start Extract provided

This is the fourth post of a blog series by Gianluigi BAGNOLICesare CalabriaStuart ClarkeDayanand KaralkarYatsea LiJacob Tan and me, aiming at showing how, as a partner, you can build your custom application with SAP Business Technology Platform, to help your customers becoming more data driven and sustainable.

Previously in this series we have introduced the case of a manufacturing industry and the high level architecture of a partner application to cope with their business challenges (An overview of sustainability on top of SAP BTP). Then, we have seen how SAP AI Core works (Introduction of end-to-end ML ops with SAP AI Core) and how it can be used to develop an image segmentation model to automate defect detection in the factory (BYOM with TensorFlow in SAP AI Core for Defect Detection).

In this blog post I will present you another use case for SAP AI Core: sound based predictive maintenance. This is a good example on how deep learning can help with sustainability. In the following, first I will explain why it is so. Then I will go through some basics about sound, how deep learning can be applied to it, and how to use Convolutional Neural Networks (CNNs) to classify sound clips. Lastly, I will tell you why SAP AI Core and SAP AI Launchpad are particularly suitable for this use case.

Of course, you should take this story for what it is, just an example. However, I hope it can bring some food for thought about two facts:

  • data can (and should!) be used to foster sustainability.
  • SAP BTP can support you in building robust, scalable applications leveraging the most advanced Artificial Intelligent techniques.

I believe these key messages are relevant and applicable to plenty of use cases in no matter which line of business.

What is Predictive Maintenance  (PdM) and how does it relate to Sustainability?

There are three possible approaches to industrial maintenance, summarised in the figure below [1]:


Maintenance types [1]

Of all these strategies, PdM is the way to go for those who wish to find the optimum balance between preventing failures and avoiding over-maintenance: arm your factory with relatively inexpensive sensors, monitoring temperature, vibrations, motion data, apply predictive techniques to schedule maintenance when a failure is about to occur, and you’ll end up with a nice cut in operational costs.

In fact, during my experience as AI technical consultant, the value proposition naturally associated to PdM was all about money: increasing production, cutting unnecessary costs. Interestingly, PdM is good for our planet too.

Various references highlight the potential of PdM for the improvement of industry sustainability, primarily via a reduction of energy consumptions: …by implementing proper maintenance and energy monitoring continuously, one can detect inefficiencies and malfunctioning equipment and then any necessary actions could be taken to restore the equipment energy performance to an acceptable level by a user. Even, simple maintenance actions can have a dramatic effect in maintaining energy performance of an equipment [2].

Additionally, the improvement in energy and production efficiency cascades into other aspects of sustainability: reduced production costs, reduced cost of environmental compliance, reduced waste-disposal costs, better product quality, higher utilisation factor, higher reliability and better worker safety. It might sound as an overstatement at first, but taking into account the social importance of industry and, in particular, of manufacturing in our societies, while considering its huge impact on energy consumption, on the use of physical resources and emissions to the environment, Sustainable Manufacturing (SMA) can be considered as one of the most important issues to address for pursuing Sustainable Development. [..] Maintenance has a significant role in reducing economic, environmental and social impact of industrial systems and activities [3].

end Extract provided

• **Exercise requirements**
a - Answer these questions using the predictive maintenance post:
(i) What three things does the post say the inexpensive sensors monitor?
(ii) In the writer's experience as an AI technical consultant, what two things made up the value proposition usually associated with PdM?
(iii) Which earlier post in the series showed an image segmentation model for automating defect detection?
b - Continue the predictive maintenance post after its final sentence.
The records come from a source unrelated to the predictive maintenance post.

start Extracted data

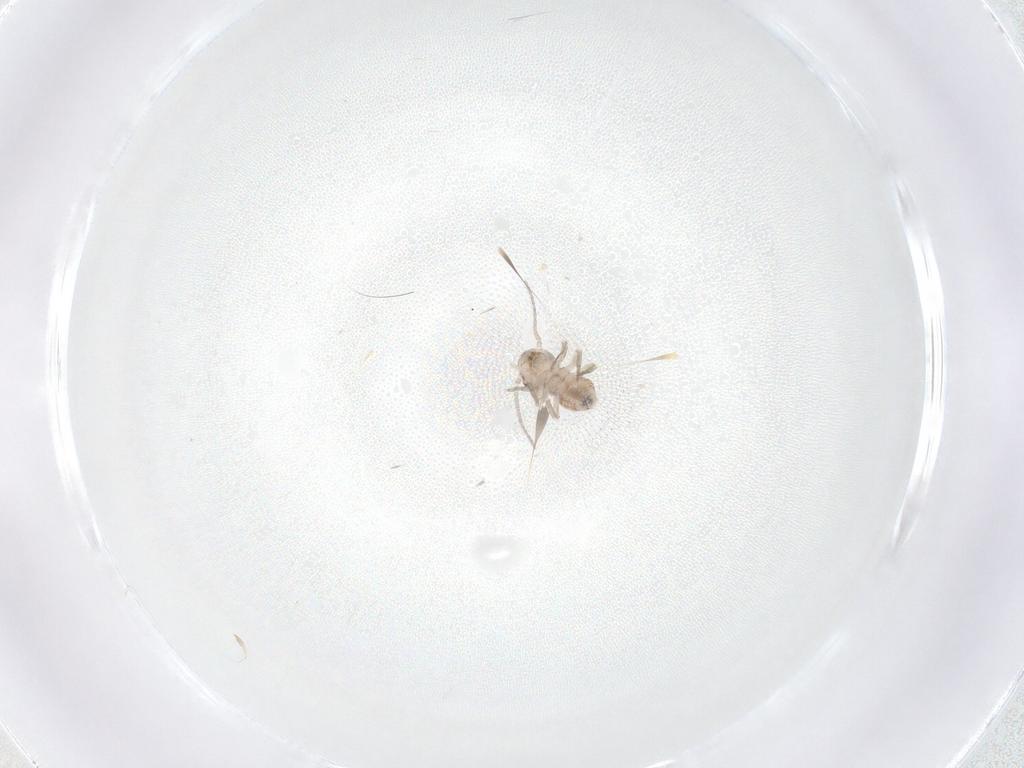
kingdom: Animalia
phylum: Arthropoda
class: Insecta
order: Psocodea
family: Myopsocidae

end Extracted data

• **Task-by-task answers**
a -
(i) Temperature, vibrations, and motion data.
(ii) Increasing production and cutting unnecessary costs.
(iii) BYOM with TensorFlow in SAP AI Core for Defect Detection.

b -
Not to forget, in circular economy business models, not only production lines can be subject to PdM, but also end products themselves: for instance, a virtuous business can lend washing machines instead of selling them, and then monitor how they are doing at their foster homes to optimise energy consumption and maintenance [4].

Here comes the sound 

With the Industry 4.0, PdM can rely on Internet of Things (IoT), artificial intelligence (AI), streaming analytics, cloud and/or edge computing, and it is becoming more and more feasible and advanced. Typically, PdM can be realised through sensors taking real-time measurements of equipment-related quantities such as speed, displacement, position, vibration, flow, temperature, voltage, power etc. AI techniques can be applied to detect anomalies in the behaviours or to predict the expected lifetime of the equipment before failure. SAP PdM solution, SAP Predictive Asset Insights, is based on this approach.

In the latest years, a funny kind of sensor has started to play a role: microphones. It’s not hard to imagine that in some cases, an expert technician can listen to the noise of a certain piece of equipment and tell whether it is doing fine, or it needs a little oiling. Good news is that the task of listening can be automated.

Computer audition is the art of teaching computers to make sense of the acoustic world, and it is now a hot research topic. As humans, we use sound for three major tasks: communicating (talking), entertaining ourselves (music), and simply understanding the world around us (I hear a truck horn, therefore I move). It figures that research is evolving around the same pillars: think about a virtual assistant taking an hair salon appointment for you or Spotify building playlists tailored to your liking. And as for the third pillar, you can think of all sorts of applications, ranging from monitoring bird migration to fighting against urban noise pollution. Acoustic based PdM is also part of this picture.

If you are interested in the state of the art of Machine Learning (ML) models applied to machine fault prediction, you should check out the DCASE Challenge, where academic and industrial research groups come together to foster exchange and progress. Here you can find baseline models and high-quality open datasets for research purposes.

However, do not think sound-based condition monitoring is only something for academic geeks: it is indeed achievable and profitable in real industry. If you need proofs, check out this report on a commercial solution co-financed by the European Horizon2020 program and have a look at the figures.

Deep Learning on sound, in a nutshell

If you are curious on how exactly a machine can learn to understand sound, in this paragraph I will try to summarise the basics.

Sound is a pressure wave propagating through air. If you record whatever sound clip with a microphone, all you’re doing is sampling the amplitude of this wave at fixed time intervals, for instance, in case of CD quality audio, 44100 times a second, at a sampling rate of 44.1 kHz. The most common uncompressed audio file format is called wave format (.wav) and contains an array of sound wave amplitude values plus some metadata.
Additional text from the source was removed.